そして、俺達の仕事はギルドの倉庫まで護衛して終わりとなる。
「ご苦労様でした。
今回は道中を安心して進む事が出来ました。本当にありがとうございました」
今回の商隊のまとめ役である会頭から労いの言葉をもらい、俺は依頼完了のサインがしてある依頼書を受け取った。

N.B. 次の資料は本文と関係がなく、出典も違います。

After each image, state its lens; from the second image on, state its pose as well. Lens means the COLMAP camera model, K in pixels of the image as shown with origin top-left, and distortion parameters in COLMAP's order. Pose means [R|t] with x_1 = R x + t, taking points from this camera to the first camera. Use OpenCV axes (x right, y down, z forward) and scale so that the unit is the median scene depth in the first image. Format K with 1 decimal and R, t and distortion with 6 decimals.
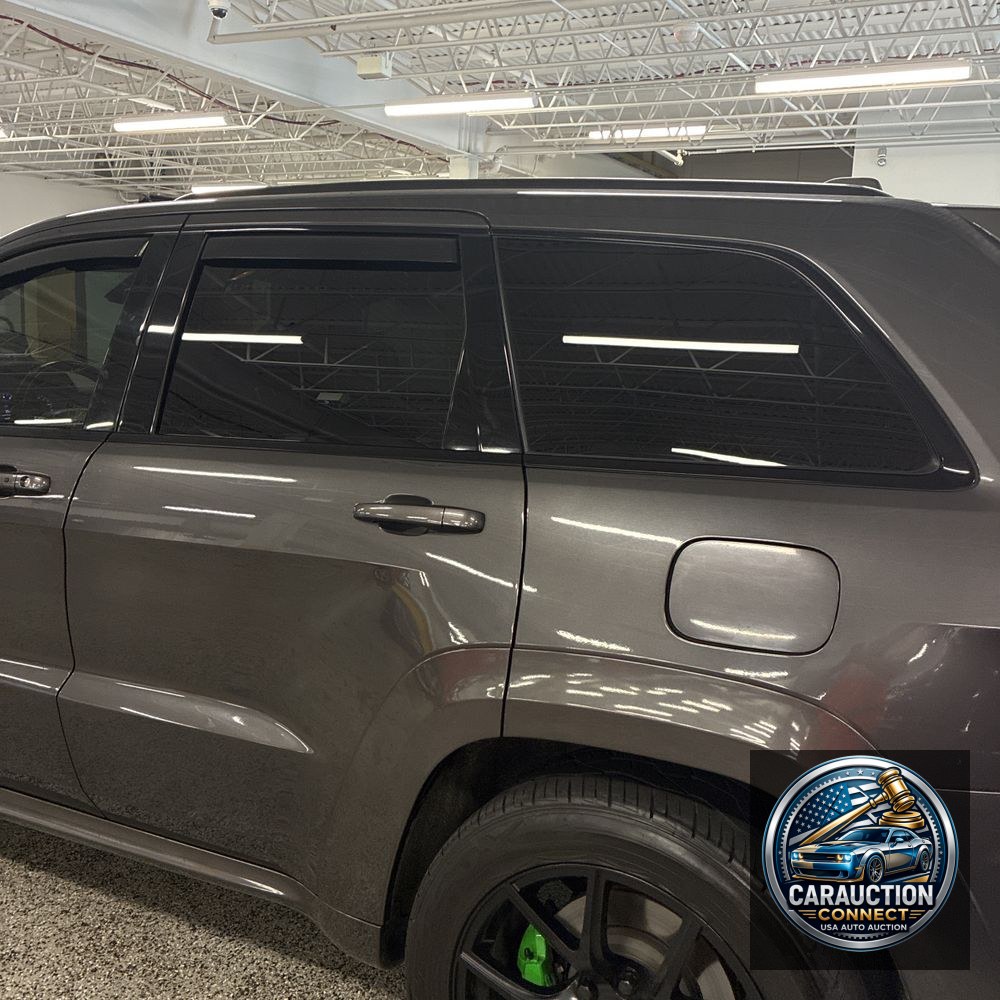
lens RADIAL K [[1006.0, 0, 496.7], [0, 1006.0, 501.4], [0, 0, 1]] dist [0.026426, 0.000000]
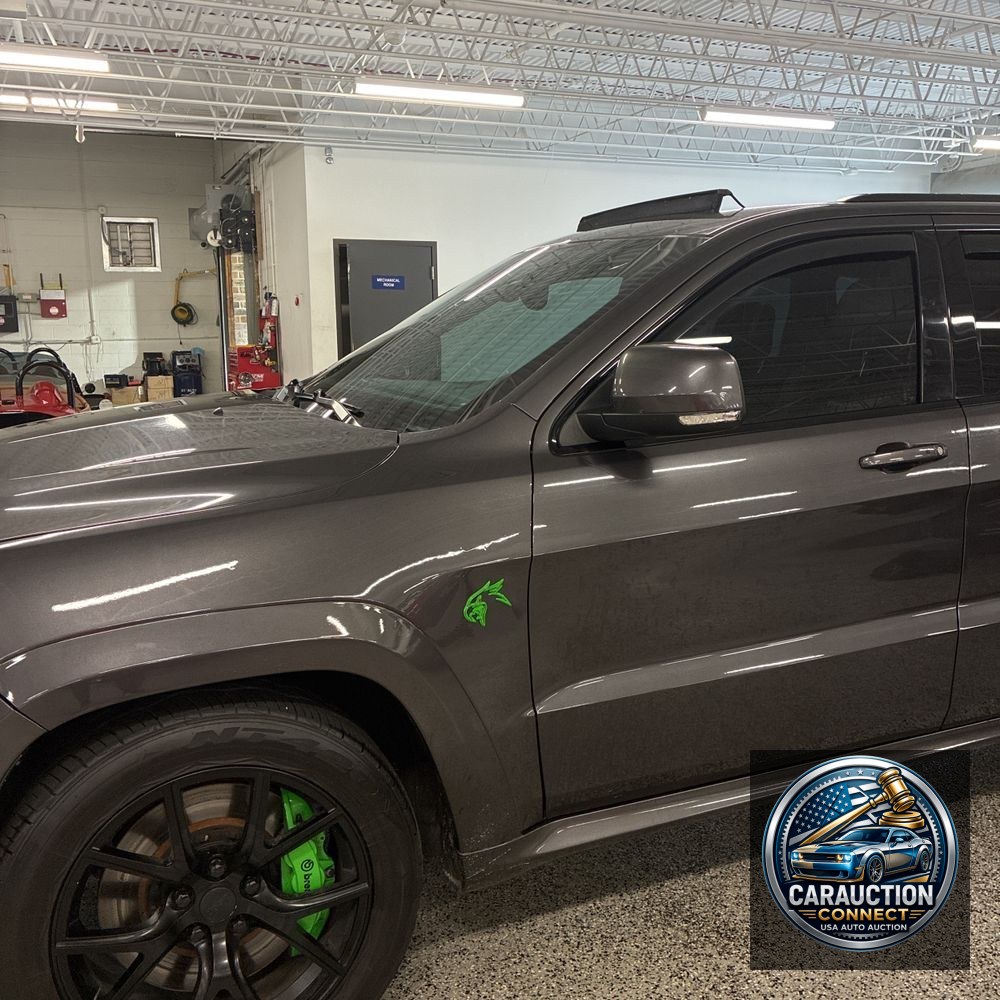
lens RADIAL K [[990.7, 0, 504.7], [0, 990.7, 501.4], [0, 0, 1]] dist [0.027229, 0.000000]
pose [[0.658050, -0.181053, 0.730883, -0.416343], [0.168129, 0.981485, 0.091756, -0.040194], [-0.733963, 0.062502, 0.676307, 0.164821]]
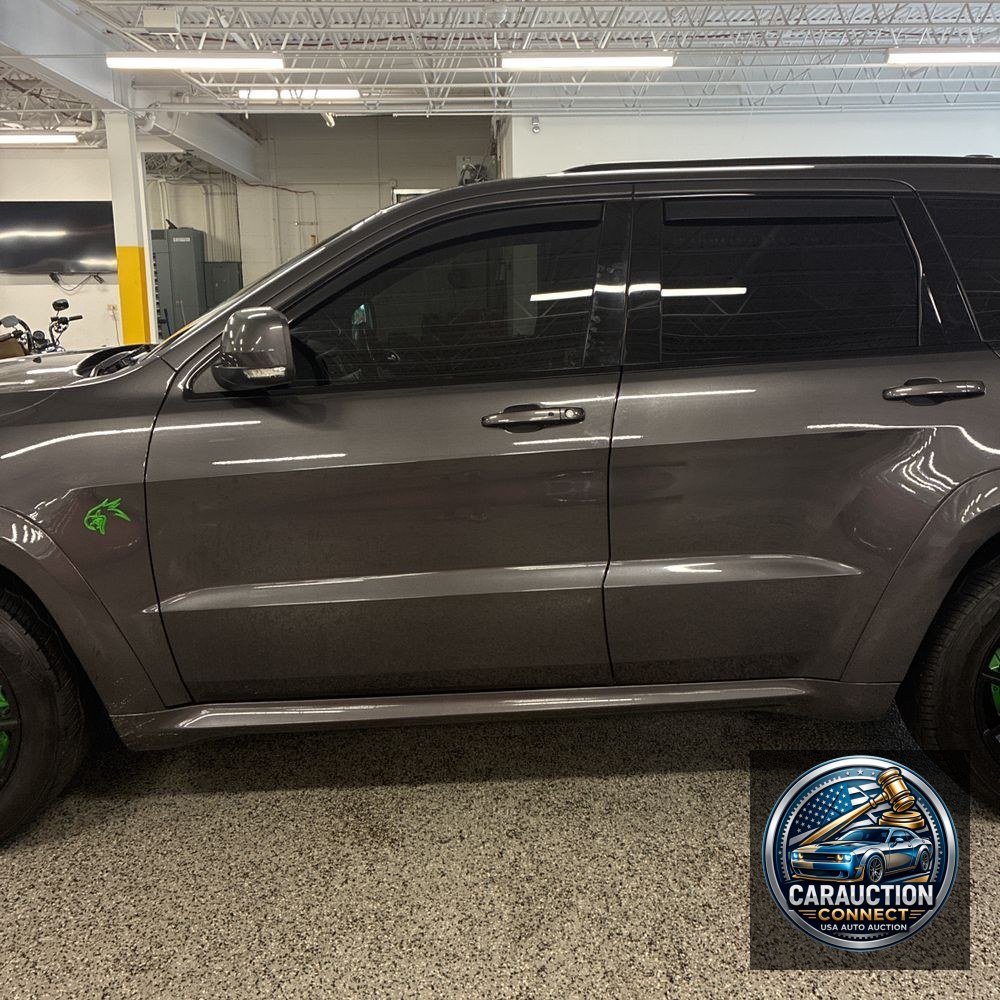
lens RADIAL K [[990.7, 0, 499.6], [0, 990.7, 501.7], [0, 0, 1]] dist [0.027229, 0.000000]
pose [[0.880689, -0.150369, 0.449196, -0.269253], [0.130994, 0.988609, 0.074111, -0.003536], [-0.455223, -0.006427, 0.890354, -0.000588]]
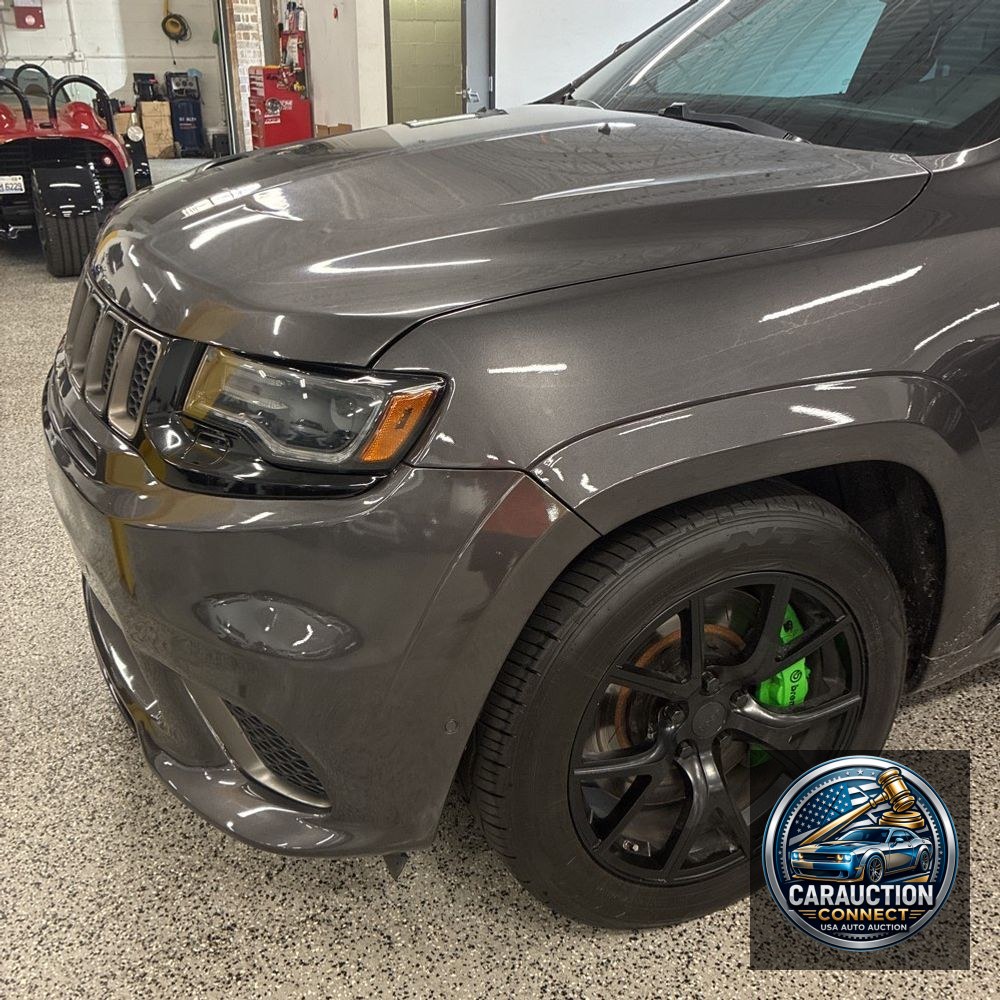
lens RADIAL K [[990.7, 0, 501.9], [0, 990.7, 483.0], [0, 0, 1]] dist [0.027229, 0.000000]
pose [[0.636877, -0.339239, 0.692318, -0.459954], [0.151731, 0.935579, 0.318858, -0.054467], [-0.755887, -0.098027, 0.647322, 0.288205]]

「それじゃ、お俺達はこのまま冒険者ギルドに依頼完了の報告に向かおう」
俺の言葉に、総勢13人+1頭がギルドへと向かって歩き出した。
「依頼完了の手続きが終わりました。皆さん、報酬の取り扱いはどうされますか?」
「あっ、13で均等割りにして、其々のギルドカードに入金して下さい」
「了解しました。そのように処理しておきますね」
これも最初で決めておいた事なので、仲間内での問題は起きないだろう。
翌日......。
「うっ、う~ん」
目覚めると太陽は既に高くなっていたようで、窓の外からは街の喧騒が聞こえてきていた。

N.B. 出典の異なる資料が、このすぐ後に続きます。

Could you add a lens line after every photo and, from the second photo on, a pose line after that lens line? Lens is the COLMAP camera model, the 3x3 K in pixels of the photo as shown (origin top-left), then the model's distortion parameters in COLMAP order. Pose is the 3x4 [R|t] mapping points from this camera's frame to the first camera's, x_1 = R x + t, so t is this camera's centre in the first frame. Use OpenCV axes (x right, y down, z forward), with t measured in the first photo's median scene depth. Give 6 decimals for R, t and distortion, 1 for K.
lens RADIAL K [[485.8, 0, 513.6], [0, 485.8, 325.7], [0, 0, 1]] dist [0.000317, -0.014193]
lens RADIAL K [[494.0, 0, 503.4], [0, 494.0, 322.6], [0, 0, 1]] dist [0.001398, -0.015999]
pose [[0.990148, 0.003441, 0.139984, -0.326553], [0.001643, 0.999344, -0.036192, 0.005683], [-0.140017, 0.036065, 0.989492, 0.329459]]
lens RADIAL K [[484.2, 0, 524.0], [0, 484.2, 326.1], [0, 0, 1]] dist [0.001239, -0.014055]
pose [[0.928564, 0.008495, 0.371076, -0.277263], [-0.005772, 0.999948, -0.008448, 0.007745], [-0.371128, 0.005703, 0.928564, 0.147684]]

窓際のベッドで寝ていた筈のソフィアとヘザーさんは既に起きていたようで、シャルが俺のベッドの方に来て隣で寝ていた。
いつもなら、二人が起きると気が付く筈なんだが、ことのほか大人数のまとめ役という役どころは精神的に負担が有ったのかも知れない。
「さて、起きようかシャル」
ウォン!
そして、街歩きが出来るように支度を済ませた所で、ソフィアとヘザーさんが部屋へと戻って来た。
「おはよう」
「おはようございます」
「おはよう。疲れが溜まっていたようね」
「自覚は無かったんだけど。人を纏めるというのは大変な仕事だね。
二人も用意できてるようだから、街に出て食事をしようか」
俺達は宿を出ると、飲食街を目指して歩き始めた。
「お昼前になりましたから、人通りが凄いですね」
「これは、食堂も混んでいるかな」
「今日はのんびりとするんだから、多少並んでも良いから美味しい食べ物を提供してくれるお店を探しましょう」
「そうですよ、多少人が並んでいる方が、美味しい証拠でもありますから」
それから、15分ほど飲食街をぶらぶらとしながら良さげな食堂を探し当てた。
「ふぅ、美味しかったです」
「あのぴっりとした感じの辛さが良かったわ」
探し当てた食堂は並んで食べた甲斐があったようで、二人はお気に召したようだった。
「今度はシャルのご飯を買わないと、拗ねちゃうぞ」
「あっ、そうでした。シャルちゃんのご飯を買いましょう」
店の外で待っているシャルを迎えにいき市場の方へと向かう。
「シャル、好きなものを選んで良いからな」
ウォン!
俺は、シャルが鼻先を向ける食材を買っていく。
シャルは賢いので、決して鼻先を食材には近づけない。
そう、俺の方を見てから、鼻先を欲しい食材の方へ向けるだけだ。
高い所にある食材は、俺に掴まり立をして選ぶのである。
その際は、もちろん周りの人に迷惑が掛からないようにしている。